3,216 posts, read 2,748,318 times
Reputation: 6581
Quote:
Originally Posted by marksmu View Post
It is THE LISTING AGENTS JOB to find interested buyers and bring them to the property. That is EXACTLY what they are being paid 3% to do.

If you think the 3% is earned by just taking pictures and posting them on the MLS and then filling out a few pages of a contract then something is severely wrong with your interpretation of what the listing agents job actually is!

A listing agent is expected to advertise and find potential buyers...if the listing agent knows of someone who would want the property but does not actively go after that person b/c its in the agent best interest to show that person another property - that is a HUGE problem. That is a TERRIBLE listing agent....that is the exact type of person who should not be selling real estate.

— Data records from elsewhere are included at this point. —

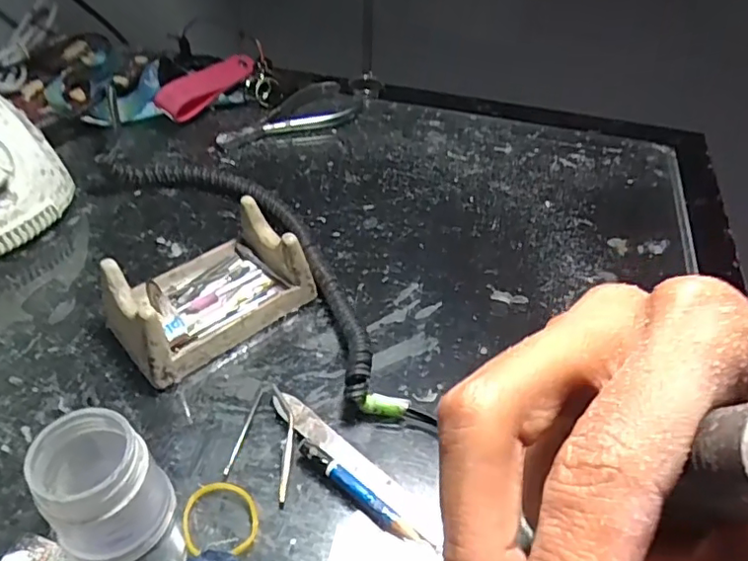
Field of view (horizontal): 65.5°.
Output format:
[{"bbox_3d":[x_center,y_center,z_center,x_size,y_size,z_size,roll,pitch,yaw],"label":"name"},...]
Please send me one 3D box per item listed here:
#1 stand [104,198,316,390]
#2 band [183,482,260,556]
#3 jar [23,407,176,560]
[{"bbox_3d":[-0.088,0.003,0.309,0.101,0.043,0.063,-31,54,-30],"label":"stand"},{"bbox_3d":[-0.063,0.099,0.242,0.030,0.004,0.029,2,45,-2],"label":"band"},{"bbox_3d":[-0.105,0.079,0.225,0.041,0.053,0.043,-30,54,-29],"label":"jar"}]

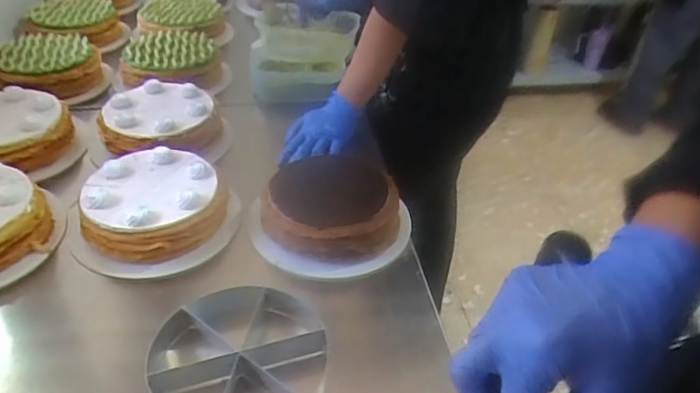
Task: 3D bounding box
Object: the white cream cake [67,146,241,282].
[{"bbox_3d":[-0.247,0.016,0.718,0.196,0.069,0.181,2,37,-2],"label":"white cream cake"}]

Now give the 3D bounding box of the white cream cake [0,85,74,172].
[{"bbox_3d":[-0.499,-0.100,0.813,0.169,0.057,0.154,-12,40,-19],"label":"white cream cake"}]

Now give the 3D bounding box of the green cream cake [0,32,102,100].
[{"bbox_3d":[-0.548,-0.241,1.016,0.176,0.063,0.176,1,37,-1],"label":"green cream cake"}]

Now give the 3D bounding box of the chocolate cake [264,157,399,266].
[{"bbox_3d":[-0.027,0.016,0.730,0.172,0.062,0.169,-5,38,-11],"label":"chocolate cake"}]

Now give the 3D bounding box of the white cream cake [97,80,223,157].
[{"bbox_3d":[-0.291,-0.115,0.866,0.176,0.052,0.177,-8,39,-15],"label":"white cream cake"}]

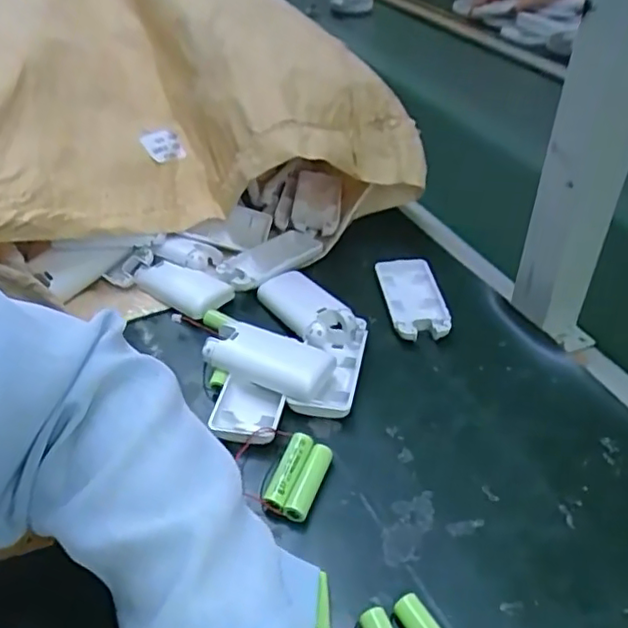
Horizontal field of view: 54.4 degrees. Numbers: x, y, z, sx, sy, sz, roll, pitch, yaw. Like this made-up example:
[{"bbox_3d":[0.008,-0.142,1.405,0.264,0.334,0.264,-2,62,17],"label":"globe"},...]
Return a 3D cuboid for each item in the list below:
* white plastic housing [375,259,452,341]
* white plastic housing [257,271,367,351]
[{"bbox_3d":[0.082,-0.015,0.506,0.047,0.013,0.090,-7,39,-4],"label":"white plastic housing"},{"bbox_3d":[-0.006,-0.003,0.492,0.046,0.027,0.097,-27,45,-26],"label":"white plastic housing"}]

When people hire a listing agent they are hiring someone to sell their property....not just post it on MLS.
I think you misunderstood my post. I said that by agreeing in the listing agreement to eliminate the buyer's side, a situation is created where the listing agent would be more greatly rewarded if their interested buyer bought a different listing using them as their buyer's agent. I'm all for agreeing (in the listing agreement) to reduce the commission in the event of an unrepresented buyer. However, I am against agreeing to eliminate it altogether so as not to create the perverse incentive.

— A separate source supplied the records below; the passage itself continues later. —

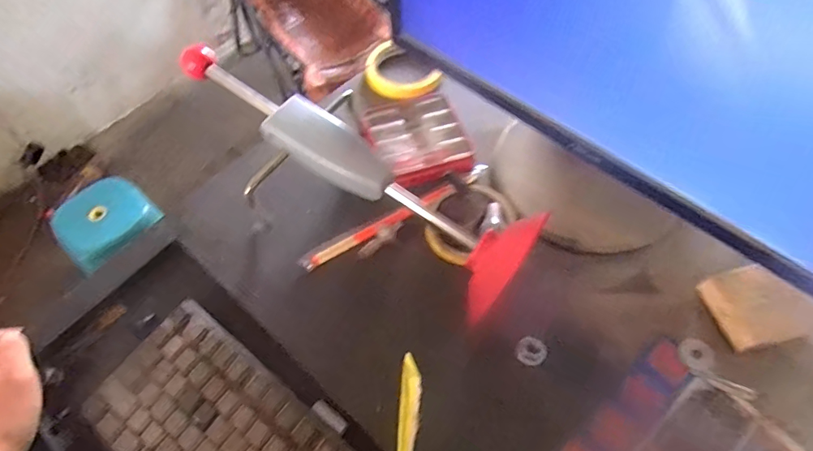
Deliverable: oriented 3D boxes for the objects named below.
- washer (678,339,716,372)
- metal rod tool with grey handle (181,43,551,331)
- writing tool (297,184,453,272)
[{"bbox_3d":[0.254,0.113,0.415,0.028,0.004,0.029,34,65,19],"label":"washer"},{"bbox_3d":[-0.055,-0.054,0.445,0.368,0.094,0.079,37,66,20],"label":"metal rod tool with grey handle"},{"bbox_3d":[-0.027,-0.001,0.482,0.173,0.009,0.016,-28,63,-15],"label":"writing tool"}]

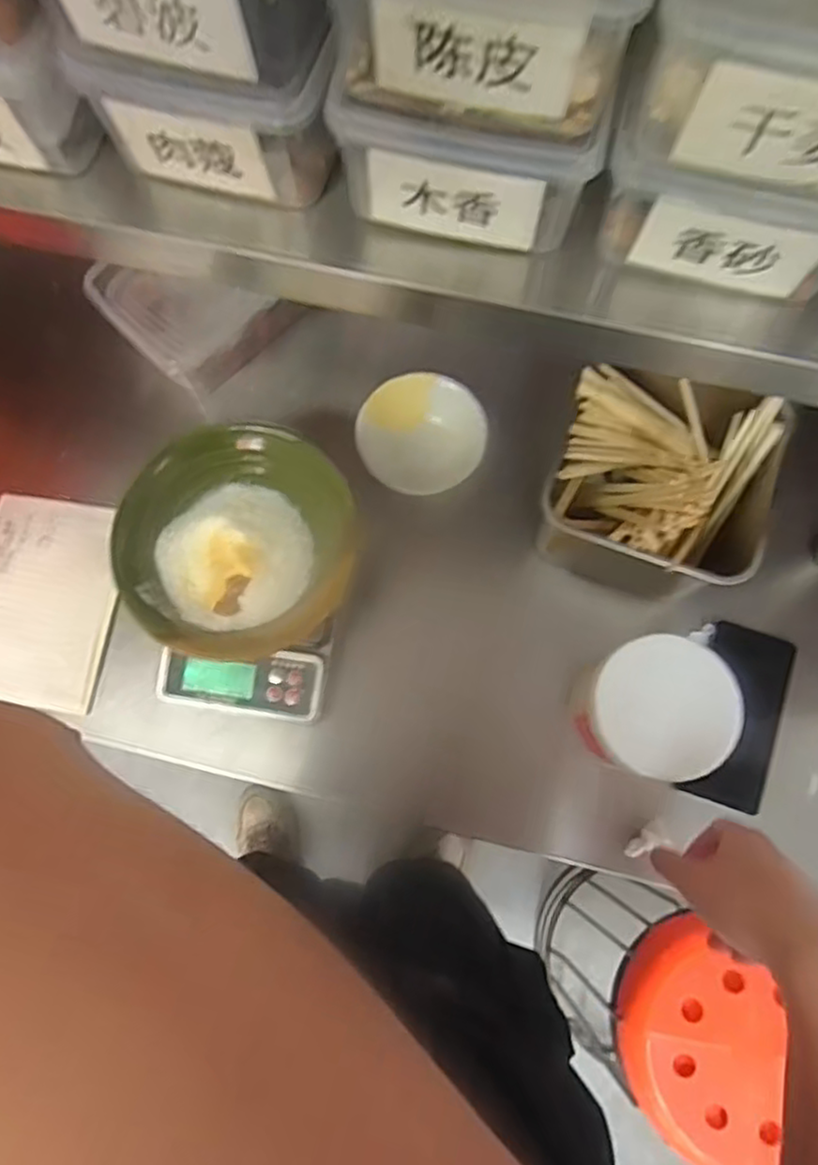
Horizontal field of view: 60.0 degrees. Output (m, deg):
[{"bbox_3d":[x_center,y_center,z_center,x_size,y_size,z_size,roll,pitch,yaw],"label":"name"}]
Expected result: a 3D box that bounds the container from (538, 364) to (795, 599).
[{"bbox_3d":[0.212,-0.084,0.615,0.176,0.113,0.167,17,77,5],"label":"container"}]

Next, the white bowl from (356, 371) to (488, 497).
[{"bbox_3d":[0.012,-0.148,0.691,0.119,0.041,0.112,0,76,1],"label":"white bowl"}]

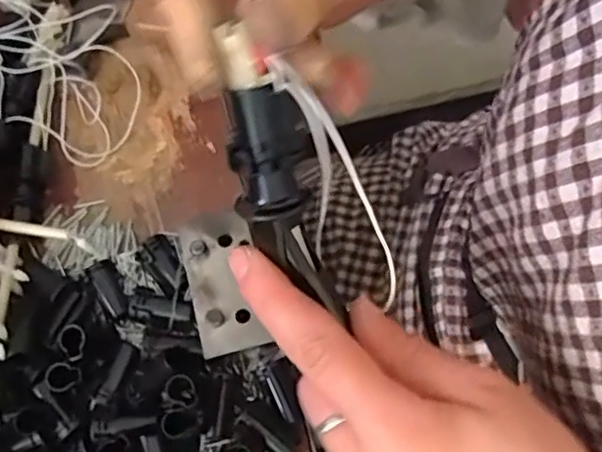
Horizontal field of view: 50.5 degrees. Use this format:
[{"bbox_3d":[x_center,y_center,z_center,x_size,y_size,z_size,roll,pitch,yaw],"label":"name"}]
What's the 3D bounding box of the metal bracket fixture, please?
[{"bbox_3d":[-0.043,0.029,0.353,0.038,0.008,0.081,-13,71,-7],"label":"metal bracket fixture"}]

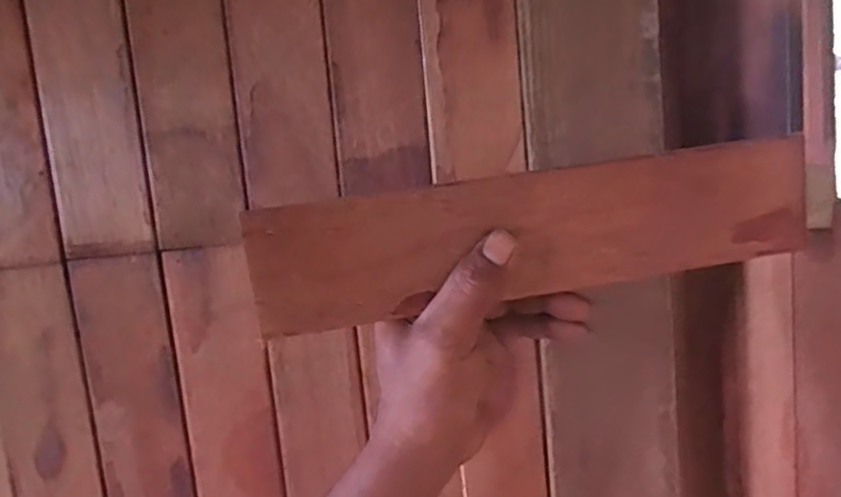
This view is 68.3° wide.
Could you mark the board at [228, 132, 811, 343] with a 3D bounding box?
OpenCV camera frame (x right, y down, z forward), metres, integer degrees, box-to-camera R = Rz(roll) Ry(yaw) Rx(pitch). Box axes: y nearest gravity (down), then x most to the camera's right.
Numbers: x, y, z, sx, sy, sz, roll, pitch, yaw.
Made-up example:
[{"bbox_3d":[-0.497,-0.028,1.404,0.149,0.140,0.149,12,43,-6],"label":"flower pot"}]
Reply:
[{"bbox_3d":[0.065,-0.008,0.322,0.293,0.064,0.011,-8,7,-6],"label":"board"}]

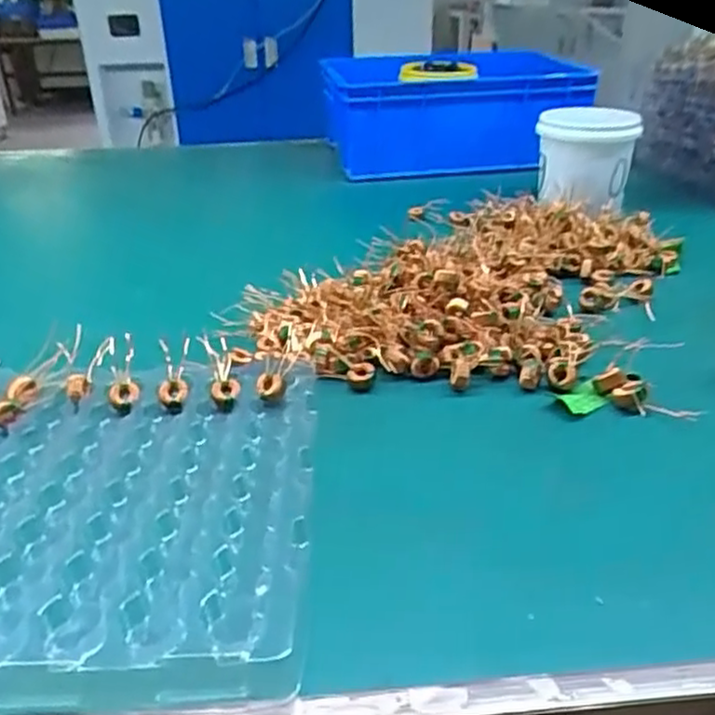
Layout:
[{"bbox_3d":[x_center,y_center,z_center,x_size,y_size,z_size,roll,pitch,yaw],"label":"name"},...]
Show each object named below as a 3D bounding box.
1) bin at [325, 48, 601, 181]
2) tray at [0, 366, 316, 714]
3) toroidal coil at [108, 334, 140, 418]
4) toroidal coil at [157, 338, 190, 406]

About just taking pictures and posting on the MLS, that is exactly what the majority of listing agents do. There are good ones that go the extra mile but the majority are lazy. I see way too many listings with bad photos, poor descriptions and/or no lockbox. Don't get me started about the listing agents who don't even put their cell phone numbers in their listings OR the offices that are closed on the weekend. How about the ones who never answer their phones? I'm sure all of us here are the upper crust of our profession but the reality is that the majority of our peers do a crappy job and are responsible for the public's poor opinion of us. I wish it were different. It would make my job easier.